At some point someone had started a tab at the bar. "You get back to barracks," Reno told his men. "I'll settle up here."
"Thanks, Sir," Trent and Dylan chorused. Jackson smiled woozily as Trent helped him to his feet. At the doorway Jackson waved a cheery goodbye to Reno, who was at the bar paying the bill. Reno waved vaguely in Jackson's direction, wondering fleetingly whether it was worth trying it on with the pretty barmaid and deciding after all that he'd really rather just sleep.
On his way out of the bar Reno's eye was caught by something that glinted on the floor near the table where they'd been sitting. Bending to retrieve it, he found that it was Jackson's double-headed one gil piece. Slipping it into his pocket, Reno resolved to give it back next time he saw Jackson. They were good guys, those three. Not Turks – never Turks, but… Yeah. Good guys.
x
The lights in the hospital wing were low. Rude looked away from Reno's drugged and bandaged body, over to the neat row of empty beds. He tried not to think about the hospitals in Sectors Six and Eight – how the reporter on the news had commented on the frantic preparations to cope with survivors, which had turned out to be so tragically unnecessary. In the event, the destruction caused by the fall of the Sector Seven plate had been so absolute that no more than a handful of people had survived. Rude would have turned off the TV in the nurses' station if he could, but the duty nurse was watching – of course she was; every normal person would be – and even without looking Rude already knew all those images by heart: the baby they kept showing on every broadcast – the old man who was so pathetically grateful "only" to have lost a leg – the dog. Over and over again, the fucking dog.

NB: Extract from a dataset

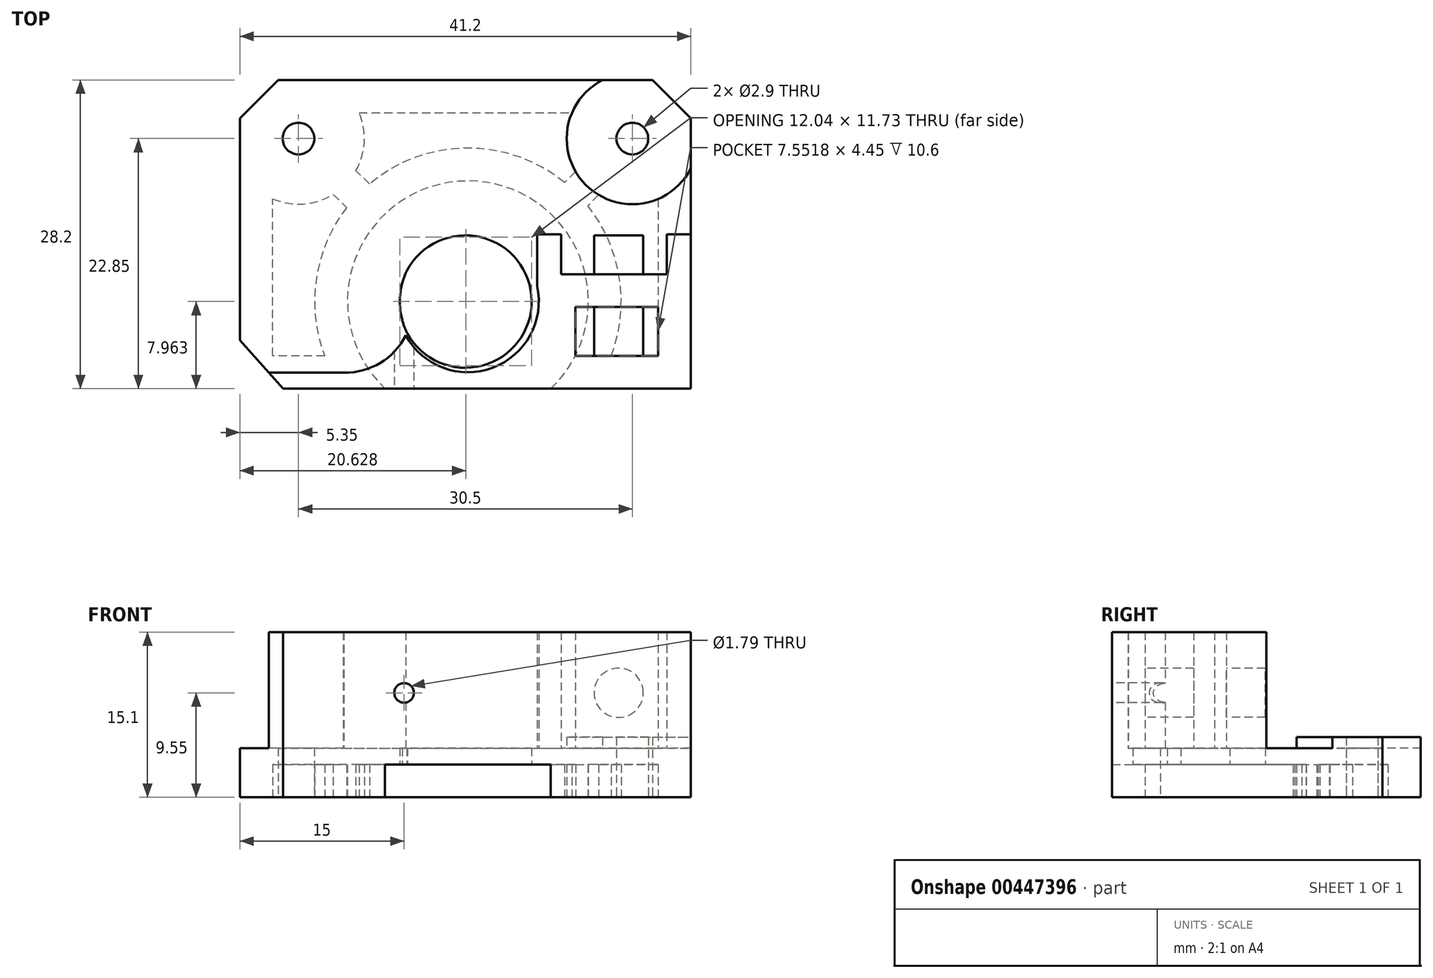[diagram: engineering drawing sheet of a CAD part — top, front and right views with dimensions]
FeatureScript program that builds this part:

Sometime, late in the night or early in the morning, Tseng appeared, his soft footsteps on the linoleum jolting Rude out of a doze.
"How is he?" Tseng asked.
Rude looked up at Tseng, somehow surprised that the director looked the same as he always did – neat, calm, orderly. "He'll make it. They're keeping him under until morning." Rude hesitated. "Is – she…"
"Yes."
Rude nodded, once.
"You did a good job, flying. I wasn't sure we'd be able to get close enough to get him off that support beam."
"Yeah." Rude looked across at Reno again – the unnatural stillness of his normally mobile face, the sickly pallor of his skin – then back at Tseng. "I said he should fly and I'd be the one to- to do it – but he – we – discussed –"
"Reno's not one to back down," Tseng said.
"He wouldn't listen. I didn't back down either. We argued about it. He seemed to think it was his place, but –"
"He's Second," Tseng said.
"Yeah – yeah, but – it shouldn't matter, not with something like this – you know? Something this big. I wasn't about to let him -"
"Someone had to do it," Tseng told Rude, firmly. "I would have done it myself, if -"
"She wouldn't have trusted anyone else," Rude said quickly, then turned his head away, appalled at his own lack of tact. After a long silence, he said, "But - Reno will have to live with this."
"We'll all have to live with it."
They both looked at Reno in silence, listening to the distant drone of the TV and the quiet, repetitive beep of the heart monitor.
Eventually Tseng asked, "So – how did you decide?"
Rude looked at the floor. The answer seemed somehow profoundly disrespectful after the event. Stupid to worry about that – given - everything. Still, Rude burned with deep embarrassment as he met Tseng's eyes and confessed, "We couldn't agree. In the end, Reno - well - he just - got a coin out of his pocket and said, "Oh, for fuck's sake! Heads it's me, tails it's you."
"And it was heads."
"Yeah."
Tseng nodded. "Sounds like Reno."
Silence fell between them again, as they watched their injured colleague sleeping – the solitary occupant of the pristine ward.